III. Sampling Distribution

(1) Consider the respondents of the 1984 Gallup Survey who voted for either Reagan or Mondale as a "population." Compute the proportion of the population who voted for Reagan. Note that you need to use the following SPSS command to select cases to be included in the "active file." As you should find out after running this job, the population has a size of N=1085.  In the data set, variable 4 (v004) is the Presidential vote choice variable, with 1=Reagan and 2=Mondale.

SYNTAX:
select if (v004=1 or v004= 2).
(Alternatively, you can use:  select if any (V004,1,2).)
(Both of these merely select which cases are to be used; do not run the line alone.)
frequencies variables = v004.

Running these two lines will provide the information needed for III (1).

(2) Draw 25 random samples of size N=12 from this population.
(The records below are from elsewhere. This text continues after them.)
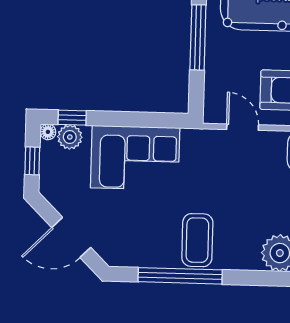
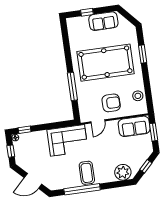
door: (243, 127) -> (98, 121), swing flipped
plant: (70, 137) -> (25, 138), removed
corner sofa: (135, 158) -> (67, 140), moved

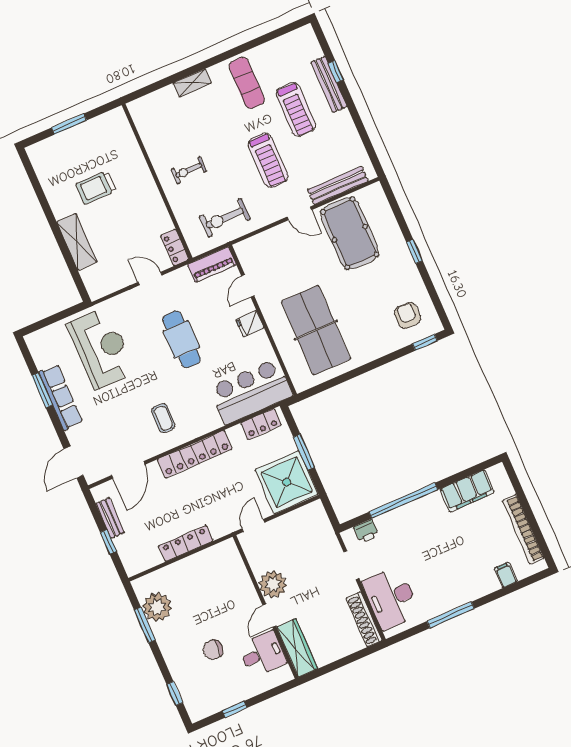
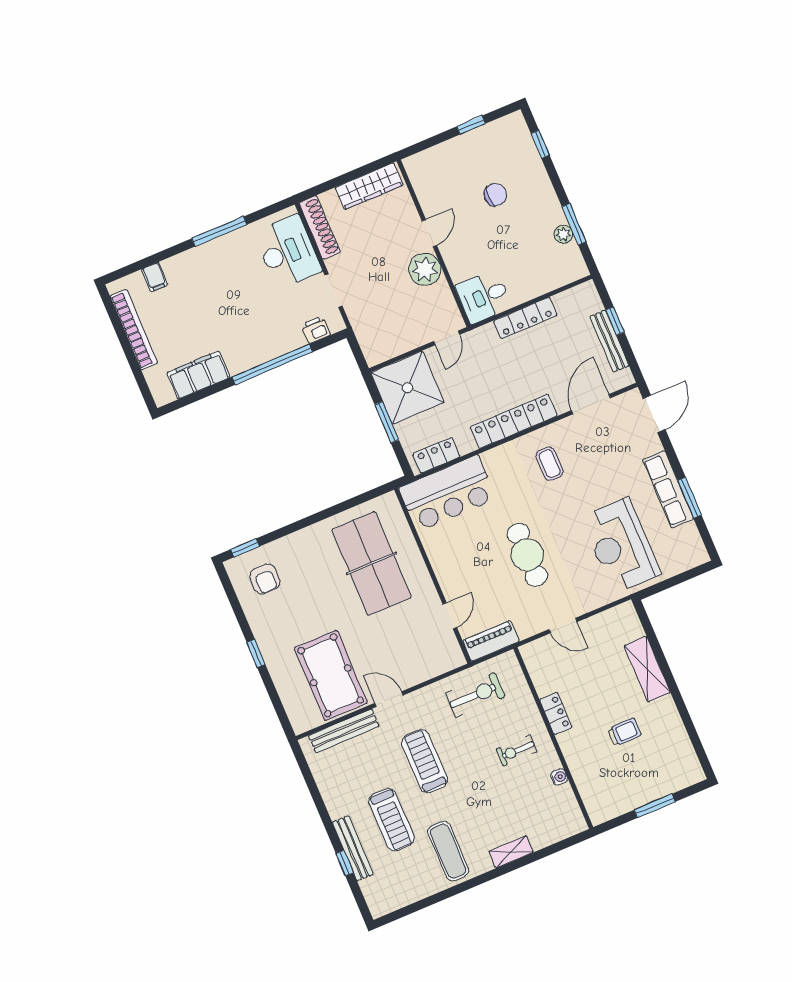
treadmill: (296, 109) -> (392, 820), turned 180
water cooler: (152, 148) -> (559, 777), added
exercise bike: (189, 170) -> (517, 751), turned 180
trolley: (96, 187) -> (624, 732), width x0.73, depth x0.72
locker: (175, 247) -> (556, 713), moved
fridge: (250, 324) -> (448, 572), removed
bench: (110, 518) -> (609, 341), width x1.36
plant: (157, 607) -> (564, 234), width x0.53, depth x0.53
wardrobe: (297, 648) -> (369, 186), moved, turned -90
desk: (262, 654) -> (484, 297), moved

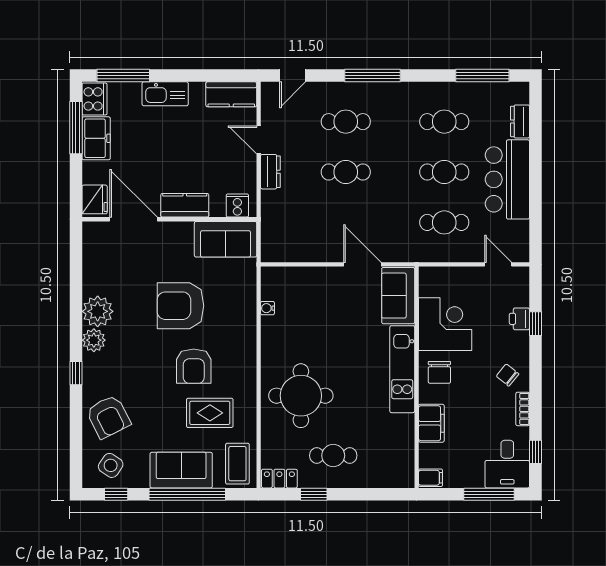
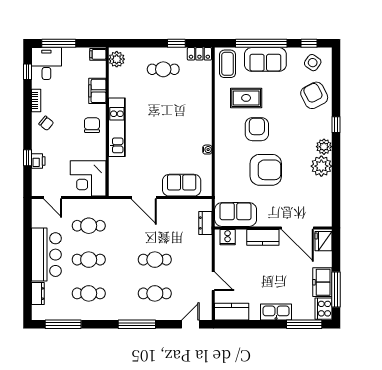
dresser: (270, 172) -> (205, 223), moved
sofa: (398, 296) -> (182, 185), moved, turned -90
water cooler: (267, 308) -> (207, 150), moved
corner desk: (445, 324) -> (88, 178), moved
round table: (301, 396) -> (185, 109), removed
plant: (403, 470) -> (117, 59), added

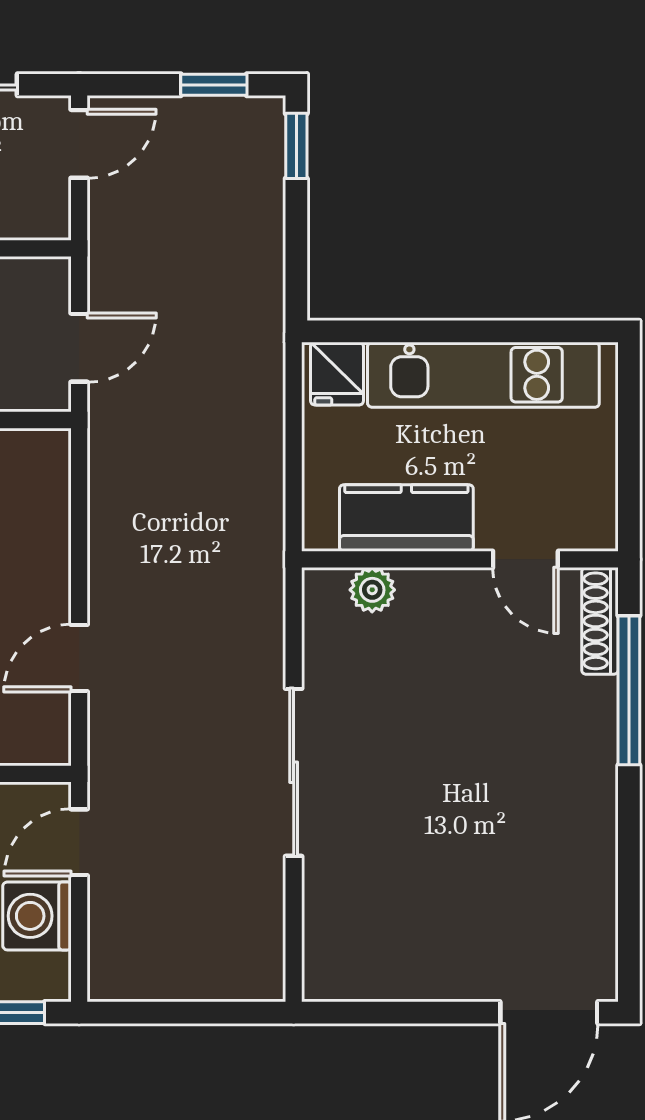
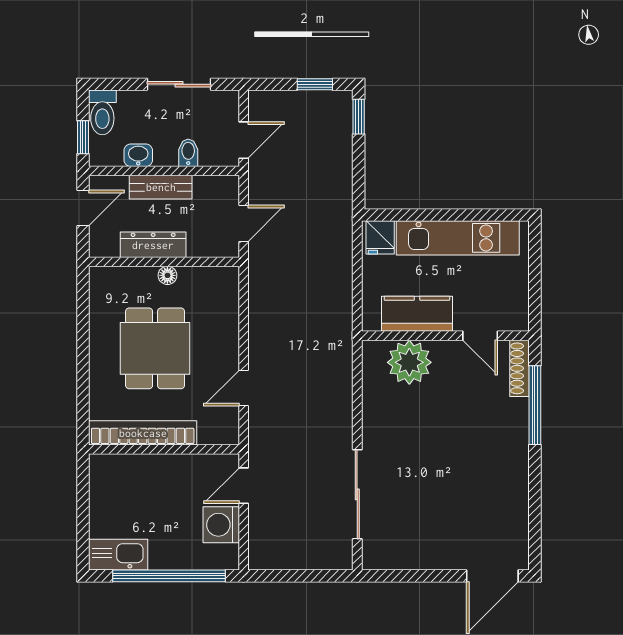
door: (79, 144) -> (244, 140), moved
plant: (372, 590) -> (409, 362), width x1.87, depth x1.87
sliding door: (294, 772) -> (357, 494), moved

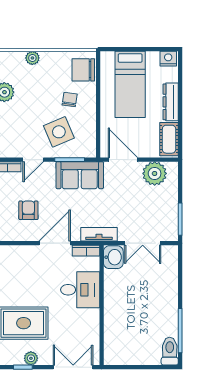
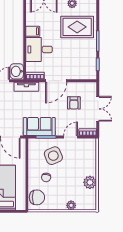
filing cabinet: (89, 317) -> (33, 31), added

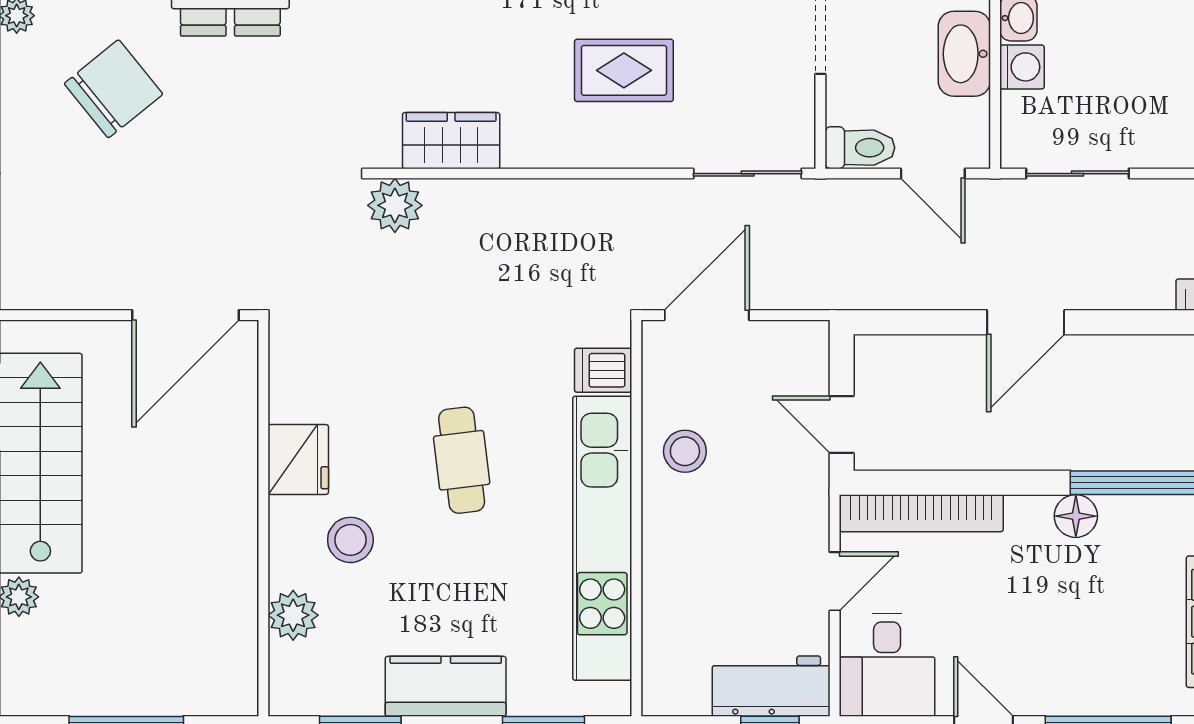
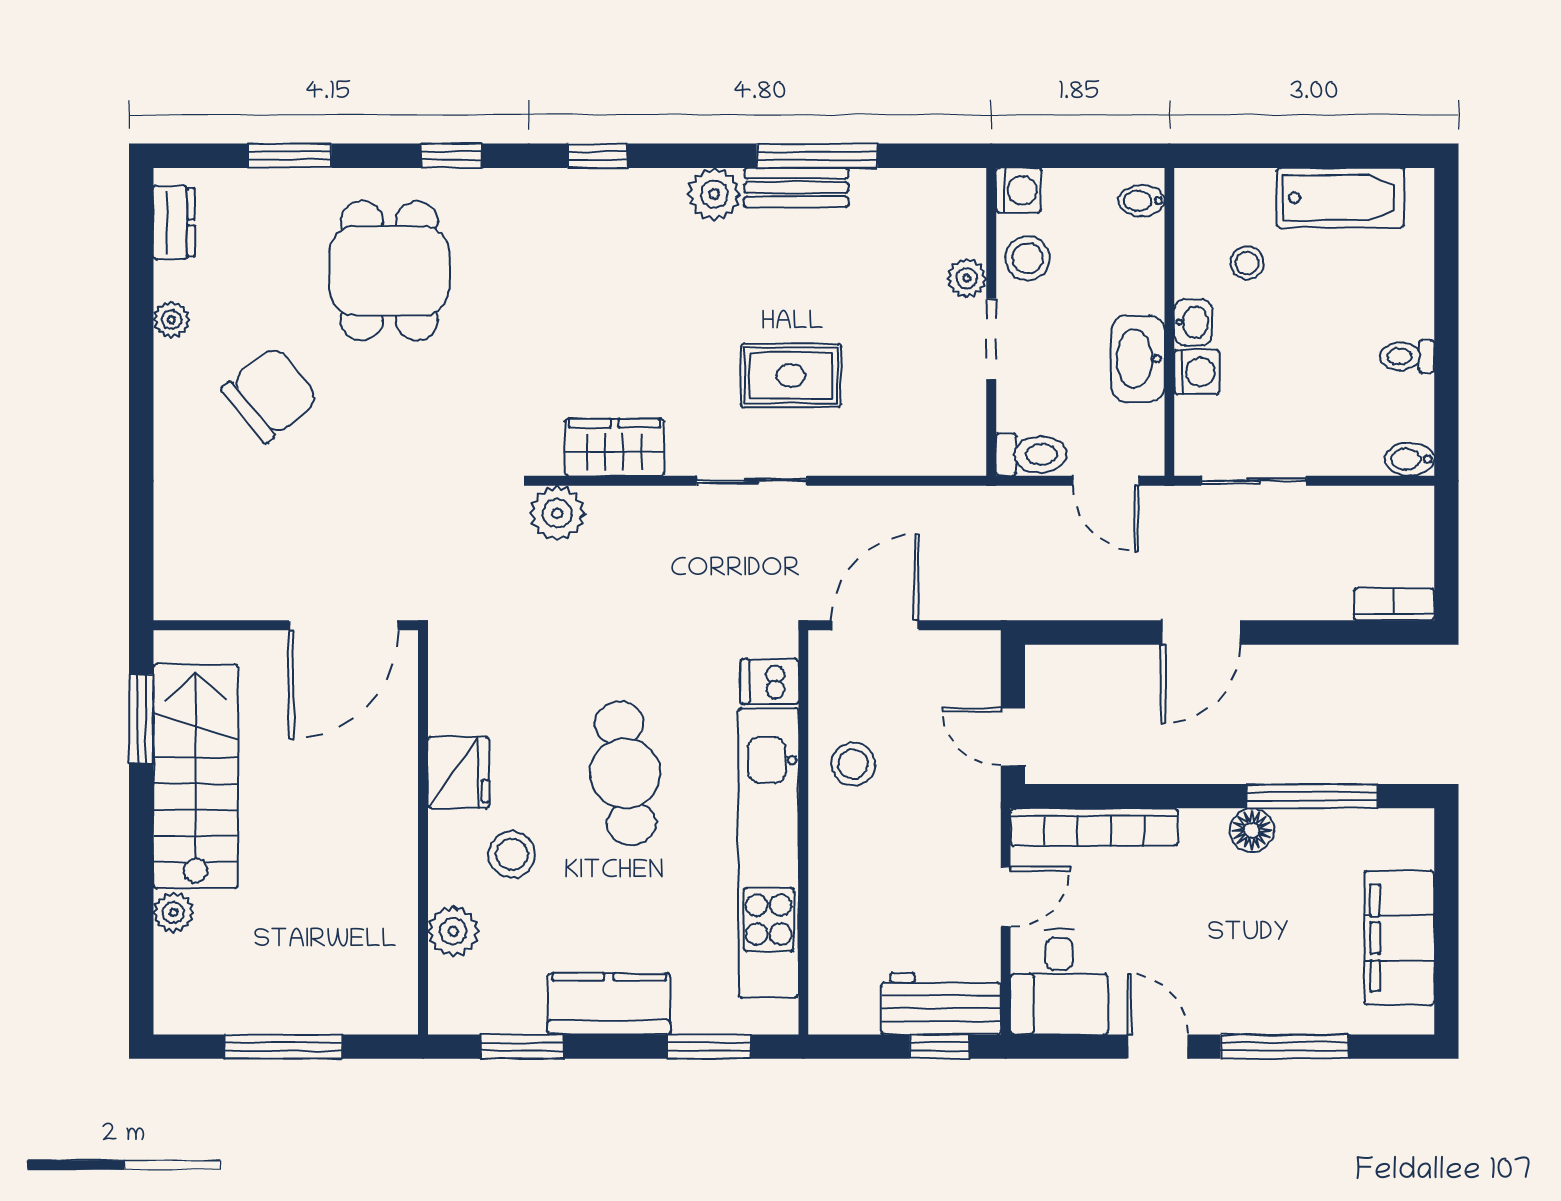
sliding door: (748, 174) -> (752, 481), moved
cafe table: (462, 460) -> (625, 773), width x1.37, depth x1.35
For each sample, compute the number of respondents who voted for Reagan. In doing this, you need to repeat the following block of commands 25 times. (To avoid typing, you can select Edit, Copy, and then Paste the three lines of syntax 24 times.)  Remember that these three lines need to follow the syntax line which tells SPSS to select only the respondents who voted for either Reagan or Mondale.

SYNTAX:
temporary.
sample 12 from 1085.
frequencies variables=v004.
 

(3) Provide the frequency distribution of the 25 numbers you get in (2).  (This may be done by hand.)

(4) What's the theoretical distribution of the random variable S = the number of respondents who voted for Reagan in a sample of 12?  Compare your empirical distribution in (3) with this theoretical distribution.